> **TEXT PROVIDED**
Week 11 - Society and purpose
Design and Develop
Weekly Learning Objectives
You will be working towards achieving the following learning outcomes detailed in the Assignments tab:
LO2: Contextualise – appraise the social, political and historical contexts in which design practice operates.
LO3: Analyse – evaluate research findings and use sound judgment informed by critical debate at the forefront of the academic discipline.
LO4: Distil – position a creative strategic insight that has been distilled and refined through an informed investigation.
LO6: Make – select and utilise relevant tools, skills and technologies in the delivery, iteration and sustainable production of an outcome.
LO7: Collaborate – demonstrate inclusive and empathetic strategies to plan and execute a project across distributed collaborative situations.

> **DATA SEGMENT**
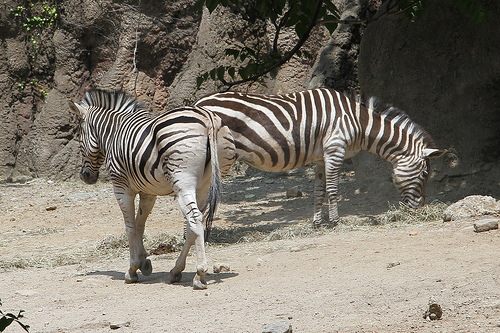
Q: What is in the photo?
A: Zebras.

> **WHAT THIS EXERCISE ASKS**
(a) Print the portion of the Week 11 course text above lying between "Week 11 - Society" and "design practice operates.", inclusive.
(b) Carry on the Week 11 course text on society and purpose, starting from its final line.

> **ANSWERS TO THE EXERCISE**
(a)
Week 11 - Society and purpose
Design and Develop
Weekly Learning Objectives
You will be working towards achieving the following learning outcomes detailed in the Assignments tab:
LO2: Contextualise – appraise the social, political and historical contexts in which design practice operates.

(b)
LO8: Design – realise a final solution that evidences its strategic journey and clear relationship between form and function.
Studio Practice research - Last visit to the Repair café
The final week happened to coincide with the 2nd Saturday of the month when the East Grinstead, Repair Cafe meet, so I was able to finalise answers to the last questions and interview Kathryn for the last time. I also took my zine mock-up to show them crucial feedback from the mini focus group of volunteers. (I also took some trousers that needed a hem taken up and a coat with a seam hole that needed fixing.)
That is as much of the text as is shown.